4/29/2015 1:45:59 AM

Indonesia executes foreign drug convicts, defying global anger

AFP

Reuters Videos
Filipina convict spared from Indonesia executions, Filipinos rejoice

Watch video

Indonesia executed seven foreign drug convicts including two Australians by firing squad Wednesday, causing Canberra to withdraw its ambassador over the "cruel" punishment.

Authorities put the seven plus a local man to death after midnight (1700 GMT Tuesday) on the high-security prison island of Nusakambangan in central Indonesia, but a Filipina was spared at the 11th hour.

"We respect Indonesia's sovereignty but we do deplore what's been done and this cannot be simply business as usual," said Australian Prime Minister Tony Abbott.

"For that reason, once all the courtesies have been extended to the Chan and Sukumaran families our ambassador will be withdrawn for consultations."

Andrew Chan and Myuran Sukumaran, ringleaders of the so-called "Bali Nine" heroin-trafficking gang, were described as reformed men after years in prison by Australian Foreign Minister Julie Bishop, who joined Abbott at a press conference in Canberra.

Australia had mounted a sustained campaign to save its citizens, who have been on death row for almost a decade, with the prime minister repeatedly appealing for them to be spared.

Australia has never recalled an ambassador over a drug execution before, but the punishments were "both cruel and unnecessary", Abbott said, necessitating the "unprecedented" move to bring back Ambassador Paul Grigson.

In a statement, the families said their sons did "all they could to make amends, helping many others" in the years since their arrests, with Sukumaran teaching fellow inmates English and art, and Chan ordained as a minister in February.

"They asked for mercy, but there was none.
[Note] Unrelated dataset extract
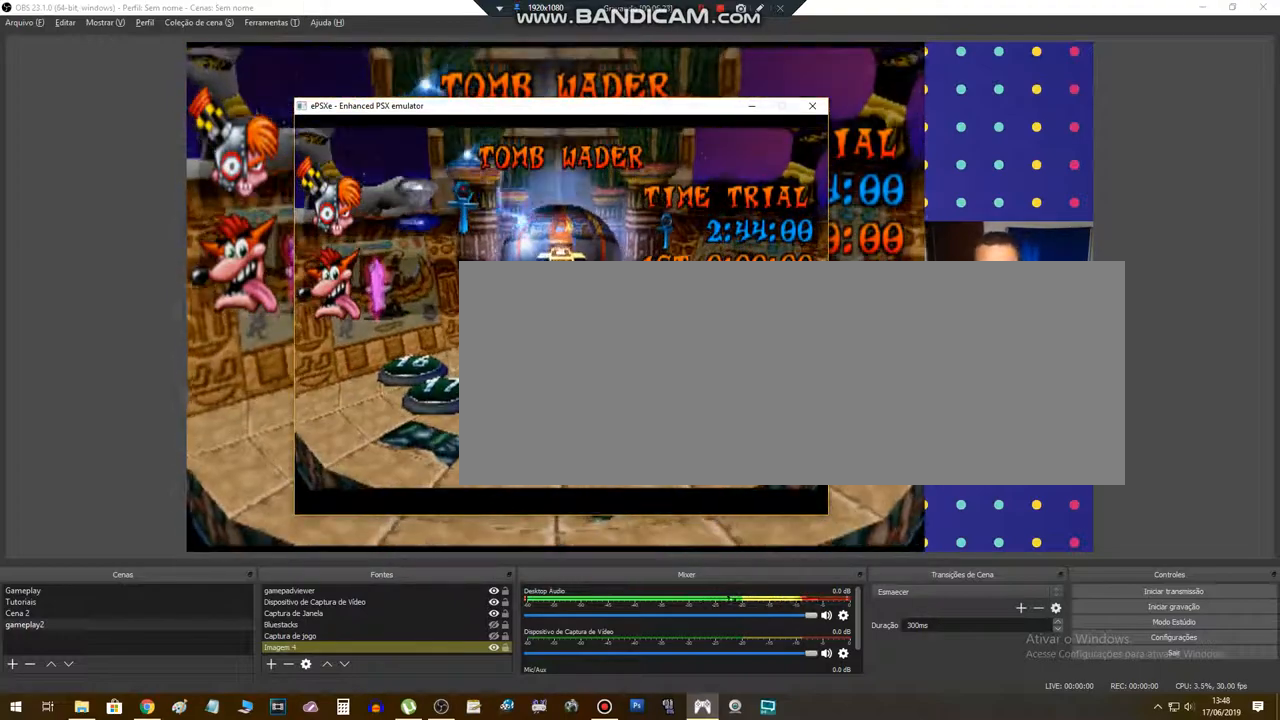
{"buttons": [], "left_stick": "center", "right_stick": "center", "events": []}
They were immensely grateful for all the support they received. We too, will be forever grateful."

- 'Yes, yes mama will live' -

The Philippine government expressed delight at the late reprieve for Mary Jane Veloso, whose case attracted emotive appeals for mercy from boxing superstar Manny Pacquiao among others.

"The Lord has answered our prayers," Foreign Affairs Department spokesman Charles Jose said, as activists holding a vigil in front of the Indonesian embassy in Manila broke into cheers and hugged each other.

Veloso was spared after someone suspected of recruiting her and tricking her into carrying drugs to Indonesia turned herself in to authorities in the Philippines.

"Miracles do come true," her mother Celia told a Philippine radio station, adding that her daughter's two young boys were awake and yelling "Yes, yes mama will live".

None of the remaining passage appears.